Driving instructors teach learner drivers how to drive well enough to pass their driving test. They prepare learners for both the theory test and the on-road practical driving test. They are also called Approved Driving Instructors (ADIs).
Most driving instructors use a specially adapted car with dual controls to train the learner driver. You could be:
planning each lesson and each route to suit the individual learner driver
sitting next to the learner driver throughout the lesson and directing which way to go
explaining how to use the vehicle controls and, when necessary, taking over using the dual controls
describing how to do various manoeuvres, such as reversing or turning in the road
demonstrating how to carry out basic mechanical procedures such as checking the oil level or changing a tyre
explaining how to deal with different situations, such as roundabouts or traffic lights
explaining how to handle the vehicle on different types of roads and in different weather conditions
teaching the Highway Code, safety awareness and observation skills
assessing when the learner is ready for the test and then arranging it with the test centre.
Specialist driving instructors teach people to drive large goods vehicles (LGVs) or passenger carrying vehicles (PCVs).
The figures below are only a guide. Actual pay rates may vary, depending on:
where you work
the size of the company or organisation you work for
the demand for the job.
Most ADIs work on a freelance basis, either setting up their own business or running a franchise with an already established company. This means that income varies according to number of clients and hours worked. Average hourly rates charged is around £25 an hour; expenses such as car maintenance would have to be deducted from this amount.
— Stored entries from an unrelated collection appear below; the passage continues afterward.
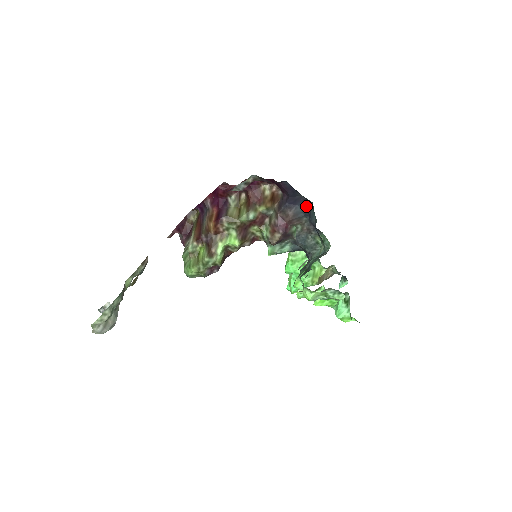
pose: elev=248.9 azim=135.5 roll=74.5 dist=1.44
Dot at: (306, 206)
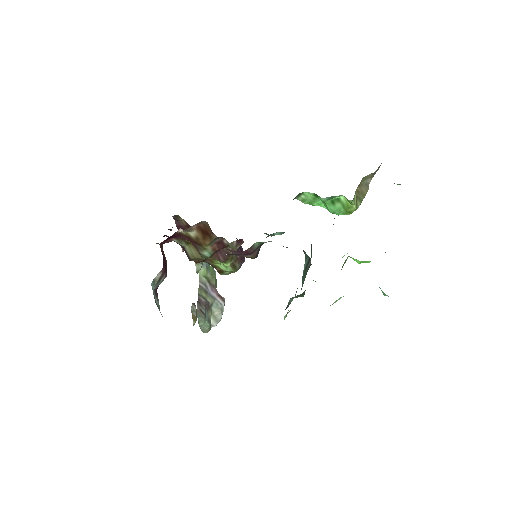
Dot at: occluded
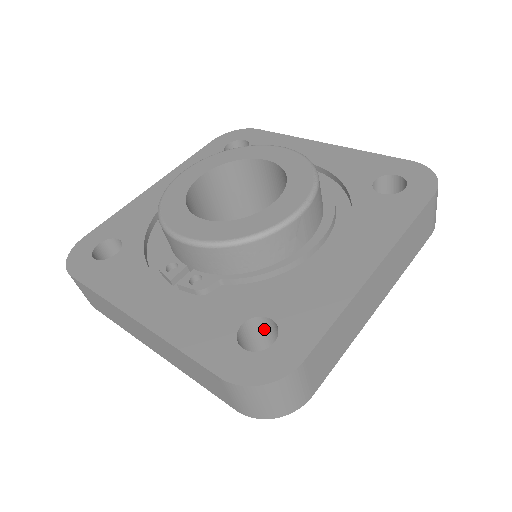
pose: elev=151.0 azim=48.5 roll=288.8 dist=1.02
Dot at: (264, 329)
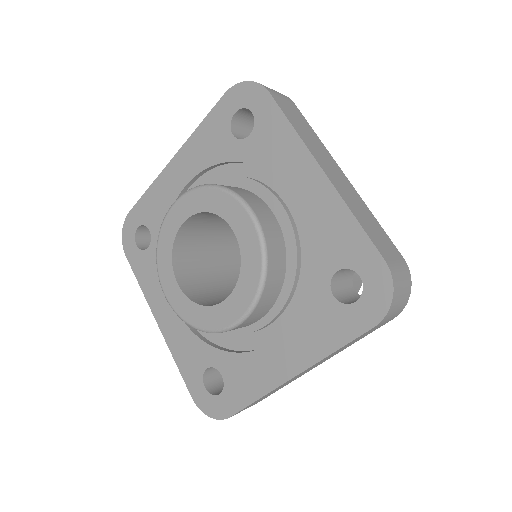
Dot at: occluded
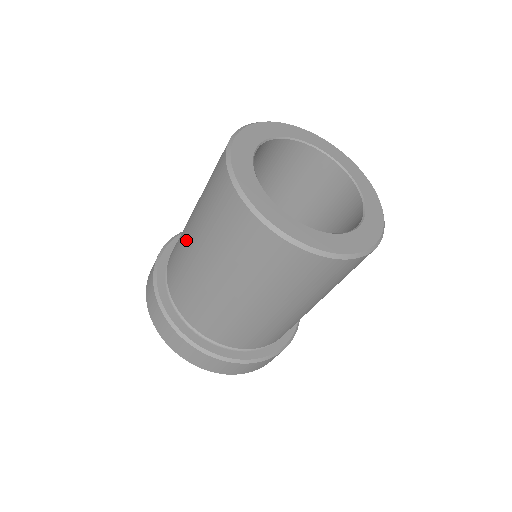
Instructors may have to buy or lease their own dual-control car.
Some driving instructors are employed by a driving school, but most work on a franchise basis for a driving school or are self-employed.
You work varied and irregular hours, including evenings and weekends.
In some cases the learner comes to the driving school for the lesson but in other cases the instructor has to collect the learner at home or work.
You spend most of your time sitting in the confined space of the instruction car.
You have to make sure that the car is clean and comfortable.
If you are self-employed you would need to buy or lease your own car and make sure it meets the requirements of the Driver and Vehicle Standards Agency (DVSA).
You have to teach people who may be nervous and require reassurance.
The work can be stressful at times, and there is a risk of being involved in traffic accidents.
To be a driving instructor your name must be on the Register of Approved Driving Instructors (ADI), or you must hold a trainee's 'Licence to give instruction'. These arrangements are administered by the DVSA, an executive agency of the Department of Transport, under the provisions of the Road Traffic Act 1988.
A good general education is useful.
You must be at least 21 years of age to accompany a learner driver, but you can apply to start the qualifying process six months before your 21st birthday.
You must hold a full UK or European Union car driving licence.
You must have held your licence for at least three years before joining the register, although you can start the qualifying process six months before the third anniversary of obtaining your licence.
If you have ever been disqualified from driving, have six or more penalty points or have been convicted of any non-motoring offences then your application may be refused.
You must pass all three parts of the qualifying examination set by the DVSA and apply for registration within twelve months of passing the final part of the examination. You can apply for a trainee driving instructor licence after passing part 2, which last for 6 months.
You'll have at least one standards check and must renew your registration every four years.
If you have a disability which restricts your licence to automatics you can still train to be an instructor by obtaining the Emergency Control Certificate for Disabled Drivers.
You will require a satisfactory criminal record check from Disclosure Scotland to show that you are suitable for this type of work. Contact Disclosure Scotland for details on the type you would need.
assertive enough to give constructive feedback and advice
aware of road safety issues
business-minded, if self-employed.
You need to have:
a thorough knowledge of the Highway Code
good communications skills, including the ability to explain things in simple terms
You should choose a training organisation which is listed by the DVSA in the Official Register of Driving Instructor Training (ORDIT).
The qualifying examination for entry to the Register of Approved Driving Instructors is in three parts: a computer-based theory test, a practical test of your driving ability and a practical test of your ability to instruct learners.
You must take the three parts of the examination in the above order, and you must complete the whole examination within two years of passing the theory test.
Once you are qualified, you would be able to take further courses provided by the Driving Instructors Association (DIA), such as the Diploma in Driver Education (DipDE).
With experience, an instructor can progress to become a senior instructor and perhaps a driving school manager.
Alternatively, you could become a self-employed driving instructor and perhaps set up your own driving school.
You might decide to become a driving examiner.
You can download a free document on training and qualifications from the DVSA website, 'Guide to the Approved Driving Instructor (ADI) Register’. See the DVSA website for more information.
The DVSA replaced the Driving Standards Agency (DSA) in April 2014. Its aim is to promote road safety through improving driving standards, testing drivers, motorcyclists and driving instructors, maintaining the registers of Approved Driving Instructors and Large Goods Vehicle Instructors and supervising training for learner motorcyclists.